*Directive 1:*
In the entries, change every "True or false" to "Correct or incorrect" within the part that opens at the start of the entries and closes with the line containing "What is the maximum value shown in the chart?", leaving all else unchanged. Return only that part.

*Text for analysis:*
- Opening Delimiter -

# system modifications



## kolbasz (Jun 7, 2017)

I have a 88' long strip of grass, I call it the tree lawn.

Currently, there are 7 4" pop-ups spaced about 12'3" - 12'9" apart. The strip of grass is 10' wide.

my vision is to increase the head count from 7 to 10. Right now, there are 3 1800, 1 Hunter pro spray and 3 other random heads. I want to replace them all with 1804 (1800 4") RVAN heads, to align it all and increase the coverage.

That is the plan, but how I get there is a whole different story. As I remove heads, I assum I just need to couple the hose where a connection is removed (https://www.sprinklerwarehouse.com/Insert-Fitting-p/1429-007.htm). But what if there is a gap? Do I patch in hose? I was thinking to use hunter swing joints, but these only get me a maximum 12".

Would it make sense to use plain funny pipe to extend farther?

What is the typical system pipe size 3/4"? Would it make sense to replace the entire run of pipe? This would allow me to place swing joints wherever I want.

Currently I have black pipe. What are the connections called that have the 2 barbed ends and the screw in part for the swing joint. I could not locate them on sprinkler warehouse site.

am I correct in the thinking that with the barbed fittings, you do not need to clamp. just heat to soften (making life easier), then slide together and done?


----------



## SCGrassMan (Dec 17, 2017)

- Closing Delimiter -

*Directive 2:*
List each distinct measurement stated in feet or inches in the sprinkler system thread.

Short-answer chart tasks

- Opening Delimiter -

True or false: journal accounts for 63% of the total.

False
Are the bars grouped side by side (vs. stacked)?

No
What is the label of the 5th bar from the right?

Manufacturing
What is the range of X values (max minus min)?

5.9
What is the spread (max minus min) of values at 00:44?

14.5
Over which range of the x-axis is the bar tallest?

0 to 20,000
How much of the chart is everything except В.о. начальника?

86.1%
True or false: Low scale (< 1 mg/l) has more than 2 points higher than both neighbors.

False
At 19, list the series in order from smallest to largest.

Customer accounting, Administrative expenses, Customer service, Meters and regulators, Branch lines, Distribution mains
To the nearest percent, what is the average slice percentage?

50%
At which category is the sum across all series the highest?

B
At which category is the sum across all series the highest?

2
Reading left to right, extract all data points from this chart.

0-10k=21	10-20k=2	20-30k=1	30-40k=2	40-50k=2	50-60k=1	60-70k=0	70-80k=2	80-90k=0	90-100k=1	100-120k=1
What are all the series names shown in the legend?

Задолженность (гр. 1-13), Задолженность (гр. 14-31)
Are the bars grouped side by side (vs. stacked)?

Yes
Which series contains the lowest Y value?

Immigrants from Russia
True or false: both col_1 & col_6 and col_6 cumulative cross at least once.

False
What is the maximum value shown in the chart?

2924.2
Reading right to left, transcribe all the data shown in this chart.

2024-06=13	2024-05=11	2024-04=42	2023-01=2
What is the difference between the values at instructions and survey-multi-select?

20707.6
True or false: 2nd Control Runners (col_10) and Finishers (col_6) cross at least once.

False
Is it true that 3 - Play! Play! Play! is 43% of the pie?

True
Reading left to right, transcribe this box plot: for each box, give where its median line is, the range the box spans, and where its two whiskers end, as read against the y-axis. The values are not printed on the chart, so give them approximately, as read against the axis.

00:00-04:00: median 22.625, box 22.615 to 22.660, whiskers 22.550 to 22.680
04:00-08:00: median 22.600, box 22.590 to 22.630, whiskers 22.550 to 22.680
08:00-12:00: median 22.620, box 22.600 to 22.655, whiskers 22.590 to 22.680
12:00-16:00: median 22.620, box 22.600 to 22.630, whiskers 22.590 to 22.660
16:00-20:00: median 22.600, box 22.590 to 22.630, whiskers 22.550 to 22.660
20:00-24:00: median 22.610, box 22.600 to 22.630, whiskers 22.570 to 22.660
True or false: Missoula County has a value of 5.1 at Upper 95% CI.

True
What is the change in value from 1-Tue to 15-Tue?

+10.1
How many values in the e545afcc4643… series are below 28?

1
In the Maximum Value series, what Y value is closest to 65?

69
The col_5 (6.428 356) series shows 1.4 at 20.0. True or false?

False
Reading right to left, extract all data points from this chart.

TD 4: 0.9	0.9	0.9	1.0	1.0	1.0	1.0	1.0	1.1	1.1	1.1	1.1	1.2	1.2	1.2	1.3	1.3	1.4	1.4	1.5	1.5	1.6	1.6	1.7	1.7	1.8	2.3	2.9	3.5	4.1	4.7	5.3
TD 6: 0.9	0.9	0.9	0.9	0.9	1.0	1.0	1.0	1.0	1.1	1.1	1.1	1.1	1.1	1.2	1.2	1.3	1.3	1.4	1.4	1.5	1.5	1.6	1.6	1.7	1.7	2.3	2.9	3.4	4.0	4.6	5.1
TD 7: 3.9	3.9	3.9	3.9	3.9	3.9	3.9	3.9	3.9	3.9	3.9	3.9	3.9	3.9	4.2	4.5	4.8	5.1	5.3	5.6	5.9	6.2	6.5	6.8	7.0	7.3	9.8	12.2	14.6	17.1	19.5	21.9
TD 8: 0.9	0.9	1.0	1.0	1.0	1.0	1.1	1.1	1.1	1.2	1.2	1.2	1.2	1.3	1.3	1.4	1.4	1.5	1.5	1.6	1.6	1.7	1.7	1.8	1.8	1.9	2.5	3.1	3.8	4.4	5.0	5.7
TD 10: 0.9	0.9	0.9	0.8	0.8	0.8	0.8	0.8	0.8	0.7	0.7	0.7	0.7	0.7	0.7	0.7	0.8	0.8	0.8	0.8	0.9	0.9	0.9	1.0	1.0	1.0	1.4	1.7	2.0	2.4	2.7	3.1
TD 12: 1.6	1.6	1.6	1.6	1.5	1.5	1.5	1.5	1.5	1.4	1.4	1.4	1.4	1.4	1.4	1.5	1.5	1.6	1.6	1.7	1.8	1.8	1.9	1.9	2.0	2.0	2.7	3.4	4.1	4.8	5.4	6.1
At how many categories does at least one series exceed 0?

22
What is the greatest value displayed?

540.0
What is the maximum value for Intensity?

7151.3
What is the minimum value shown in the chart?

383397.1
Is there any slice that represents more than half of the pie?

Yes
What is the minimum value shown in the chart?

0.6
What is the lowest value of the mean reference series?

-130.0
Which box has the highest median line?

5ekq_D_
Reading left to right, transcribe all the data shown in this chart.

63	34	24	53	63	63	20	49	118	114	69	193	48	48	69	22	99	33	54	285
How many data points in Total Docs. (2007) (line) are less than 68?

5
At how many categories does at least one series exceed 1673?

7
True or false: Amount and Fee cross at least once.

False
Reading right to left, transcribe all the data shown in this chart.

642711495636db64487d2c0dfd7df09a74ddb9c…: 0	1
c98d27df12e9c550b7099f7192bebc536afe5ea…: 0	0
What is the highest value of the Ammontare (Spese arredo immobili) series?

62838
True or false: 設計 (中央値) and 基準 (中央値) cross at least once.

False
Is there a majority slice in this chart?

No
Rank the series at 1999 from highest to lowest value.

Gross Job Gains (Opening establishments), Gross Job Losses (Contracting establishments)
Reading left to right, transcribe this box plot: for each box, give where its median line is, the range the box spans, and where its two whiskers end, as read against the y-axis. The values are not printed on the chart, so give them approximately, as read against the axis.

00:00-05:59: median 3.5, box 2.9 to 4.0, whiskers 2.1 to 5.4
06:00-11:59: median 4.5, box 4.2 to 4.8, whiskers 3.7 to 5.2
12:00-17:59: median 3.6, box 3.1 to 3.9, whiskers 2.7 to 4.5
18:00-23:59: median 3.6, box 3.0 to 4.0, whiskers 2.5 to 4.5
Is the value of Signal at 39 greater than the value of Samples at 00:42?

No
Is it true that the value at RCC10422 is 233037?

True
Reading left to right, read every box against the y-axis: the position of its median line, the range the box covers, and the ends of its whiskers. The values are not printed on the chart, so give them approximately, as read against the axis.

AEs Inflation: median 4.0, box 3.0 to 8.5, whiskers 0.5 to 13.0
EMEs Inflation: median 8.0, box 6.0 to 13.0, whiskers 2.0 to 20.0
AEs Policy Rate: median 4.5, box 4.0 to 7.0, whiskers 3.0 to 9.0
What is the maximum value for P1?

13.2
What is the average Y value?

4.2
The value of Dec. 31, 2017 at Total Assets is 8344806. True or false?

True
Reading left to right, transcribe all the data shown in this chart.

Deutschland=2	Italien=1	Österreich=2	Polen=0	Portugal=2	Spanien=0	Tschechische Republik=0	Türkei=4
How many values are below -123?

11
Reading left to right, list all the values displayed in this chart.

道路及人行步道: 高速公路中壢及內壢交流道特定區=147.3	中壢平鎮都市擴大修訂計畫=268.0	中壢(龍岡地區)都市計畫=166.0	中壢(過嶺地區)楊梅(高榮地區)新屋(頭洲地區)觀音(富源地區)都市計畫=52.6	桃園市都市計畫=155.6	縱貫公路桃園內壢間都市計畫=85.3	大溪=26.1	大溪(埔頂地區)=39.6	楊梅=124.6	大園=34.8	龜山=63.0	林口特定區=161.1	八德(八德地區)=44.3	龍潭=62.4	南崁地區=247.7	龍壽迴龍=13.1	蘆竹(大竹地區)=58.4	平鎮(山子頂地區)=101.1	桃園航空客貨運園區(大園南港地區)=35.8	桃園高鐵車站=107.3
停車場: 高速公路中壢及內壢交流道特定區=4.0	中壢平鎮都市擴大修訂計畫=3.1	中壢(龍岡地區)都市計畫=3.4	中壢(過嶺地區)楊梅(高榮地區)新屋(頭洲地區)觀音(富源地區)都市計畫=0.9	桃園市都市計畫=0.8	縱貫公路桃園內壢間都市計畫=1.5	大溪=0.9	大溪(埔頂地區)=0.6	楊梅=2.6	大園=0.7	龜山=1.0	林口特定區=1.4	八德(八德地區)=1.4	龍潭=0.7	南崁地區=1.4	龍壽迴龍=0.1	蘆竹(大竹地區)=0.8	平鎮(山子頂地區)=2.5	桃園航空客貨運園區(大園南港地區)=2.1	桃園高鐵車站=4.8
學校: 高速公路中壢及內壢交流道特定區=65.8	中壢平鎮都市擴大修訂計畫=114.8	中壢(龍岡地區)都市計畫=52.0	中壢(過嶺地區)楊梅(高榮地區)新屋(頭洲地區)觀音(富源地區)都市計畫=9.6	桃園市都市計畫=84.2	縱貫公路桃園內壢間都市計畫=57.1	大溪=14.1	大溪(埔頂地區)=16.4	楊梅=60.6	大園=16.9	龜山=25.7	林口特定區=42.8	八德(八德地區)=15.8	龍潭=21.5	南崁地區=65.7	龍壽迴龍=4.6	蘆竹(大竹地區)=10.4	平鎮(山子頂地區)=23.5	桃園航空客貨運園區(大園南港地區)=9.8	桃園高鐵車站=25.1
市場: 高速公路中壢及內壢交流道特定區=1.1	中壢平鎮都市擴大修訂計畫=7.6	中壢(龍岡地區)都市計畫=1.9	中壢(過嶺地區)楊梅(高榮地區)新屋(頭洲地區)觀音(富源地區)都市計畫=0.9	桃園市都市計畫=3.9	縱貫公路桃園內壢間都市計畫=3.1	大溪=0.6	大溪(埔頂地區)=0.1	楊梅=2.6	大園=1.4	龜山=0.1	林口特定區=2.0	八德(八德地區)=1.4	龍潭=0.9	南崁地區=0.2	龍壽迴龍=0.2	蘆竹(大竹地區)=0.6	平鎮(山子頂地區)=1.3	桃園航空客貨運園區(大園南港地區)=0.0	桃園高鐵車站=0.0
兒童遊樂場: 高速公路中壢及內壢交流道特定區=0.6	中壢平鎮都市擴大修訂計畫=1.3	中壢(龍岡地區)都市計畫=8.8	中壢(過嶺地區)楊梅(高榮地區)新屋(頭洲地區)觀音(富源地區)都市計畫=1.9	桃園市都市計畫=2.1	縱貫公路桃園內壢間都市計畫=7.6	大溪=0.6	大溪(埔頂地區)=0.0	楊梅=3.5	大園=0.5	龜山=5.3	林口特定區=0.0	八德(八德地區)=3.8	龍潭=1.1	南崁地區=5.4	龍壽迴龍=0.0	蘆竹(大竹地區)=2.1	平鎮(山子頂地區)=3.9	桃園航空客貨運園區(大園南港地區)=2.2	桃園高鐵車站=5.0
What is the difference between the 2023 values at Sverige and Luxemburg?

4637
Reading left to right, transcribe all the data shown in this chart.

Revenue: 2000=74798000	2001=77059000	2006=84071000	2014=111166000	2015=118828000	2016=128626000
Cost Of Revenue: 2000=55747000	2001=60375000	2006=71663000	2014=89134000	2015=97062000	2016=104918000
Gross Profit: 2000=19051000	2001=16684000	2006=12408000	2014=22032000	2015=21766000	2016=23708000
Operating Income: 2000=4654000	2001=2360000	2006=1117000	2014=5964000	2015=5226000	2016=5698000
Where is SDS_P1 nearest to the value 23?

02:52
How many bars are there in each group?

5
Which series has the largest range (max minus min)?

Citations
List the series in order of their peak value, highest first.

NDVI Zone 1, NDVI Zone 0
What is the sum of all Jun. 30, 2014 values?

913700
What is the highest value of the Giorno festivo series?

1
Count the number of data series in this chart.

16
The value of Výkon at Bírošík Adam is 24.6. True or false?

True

- Closing Delimiter -

*Exercise output 1:*
Correct or incorrect: journal accounts for 63% of the total.

False
Are the bars grouped side by side (vs. stacked)?

No
What is the label of the 5th bar from the right?

Manufacturing
What is the range of X values (max minus min)?

5.9
What is the spread (max minus min) of values at 00:44?

14.5
Over which range of the x-axis is the bar tallest?

0 to 20,000
How much of the chart is everything except В.о. начальника?

86.1%
Correct or incorrect: Low scale (< 1 mg/l) has more than 2 points higher than both neighbors.

False
At 19, list the series in order from smallest to largest.

Customer accounting, Administrative expenses, Customer service, Meters and regulators, Branch lines, Distribution mains
To the nearest percent, what is the average slice percentage?

50%
At which category is the sum across all series the highest?

B
At which category is the sum across all series the highest?

2
Reading left to right, extract all data points from this chart.

0-10k=21	10-20k=2	20-30k=1	30-40k=2	40-50k=2	50-60k=1	60-70k=0	70-80k=2	80-90k=0	90-100k=1	100-120k=1
What are all the series names shown in the legend?

Задолженность (гр. 1-13), Задолженность (гр. 14-31)
Are the bars grouped side by side (vs. stacked)?

Yes
Which series contains the lowest Y value?

Immigrants from Russia
Correct or incorrect: both col_1 & col_6 and col_6 cumulative cross at least once.

False
What is the maximum value shown in the chart?

*Exercise output 2:*
88'
4"
12'3"
12'9"
10'
12"
3/4"